The children soon caught the attention of authorities and were made wards of the state. Sandra and her younger sister Jane were placed in a children’s home in Sydney where conditions were tough.
Before she turned 10, Sandra was sent to live with the Jansen family who, she says, were upstanding members of the community – from outward appearances. But Sandra holds few positive memories of the time she spent with her foster parents, and recounted to the Commissioner the abuse she regularly endured.
She was raped by Mr Jansen for the first time when she was 10, and the abuse continued for nine years.
‘When they fostered a younger girl called Joan a couple of years after I arrived he started on her as well. If we tried to protect ourselves we were beaten with a red dog collar which had silver studs on it.’
To this day, the sight of a bar of soap triggers distressing memories of the time she spent in the Jansens' house.
‘Mr Jansen sometimes used to shove a bar of soap up my bum because he said I was being a bitch and needed to be cleaned out. We were subjected to soap and water enemas as well.’
Disclosure of the abuse to a parish priest and a caseworker resulted in beatings from the Jansens so severe, Sandra said, that she was unable to walk properly for days afterward. And nothing changed.
Although she was eventually adopted by the Jansens, Sandra ran away from them when she was 19. She still carries a heavy burden of guilt for Joan’s suffering. She tearfully recalled a discussion she had with Joan when they reunited last year.
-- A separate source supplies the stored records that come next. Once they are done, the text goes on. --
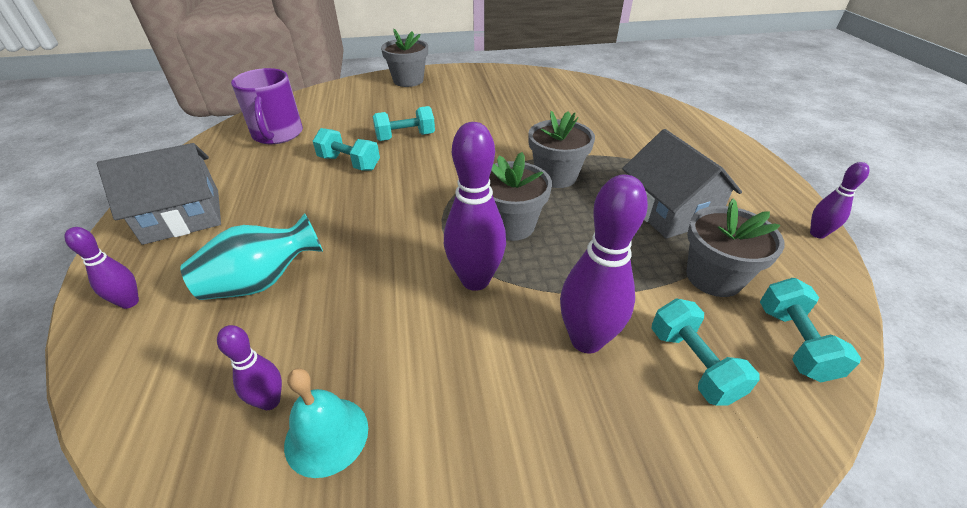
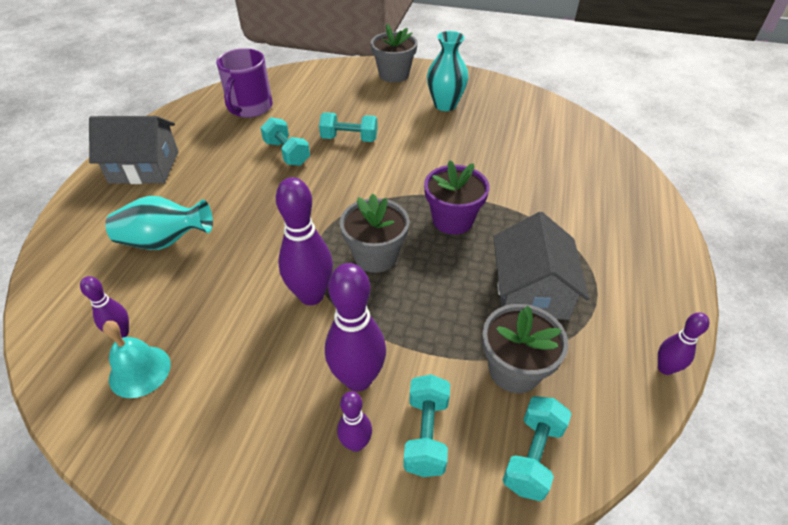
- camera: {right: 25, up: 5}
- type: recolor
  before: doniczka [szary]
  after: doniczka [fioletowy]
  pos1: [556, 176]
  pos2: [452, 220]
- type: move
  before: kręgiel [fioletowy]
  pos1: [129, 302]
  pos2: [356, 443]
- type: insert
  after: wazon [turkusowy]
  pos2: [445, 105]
‘She told me how she’d suffered when I left. She had to cop the rapes and everything all herself, and she said she’s never forgiven me for leaving her there alone. I’ll carry that with me for the rest of my life.’
Sandra’s adopted name continues to taunt her.
‘I go by my birth name and have tried to have that other name permanently removed from my birth certificate, but I’ve been told it will always be there. I’m hoping to feel some self-worth out of all this, and having that name removed from my records would be a start.’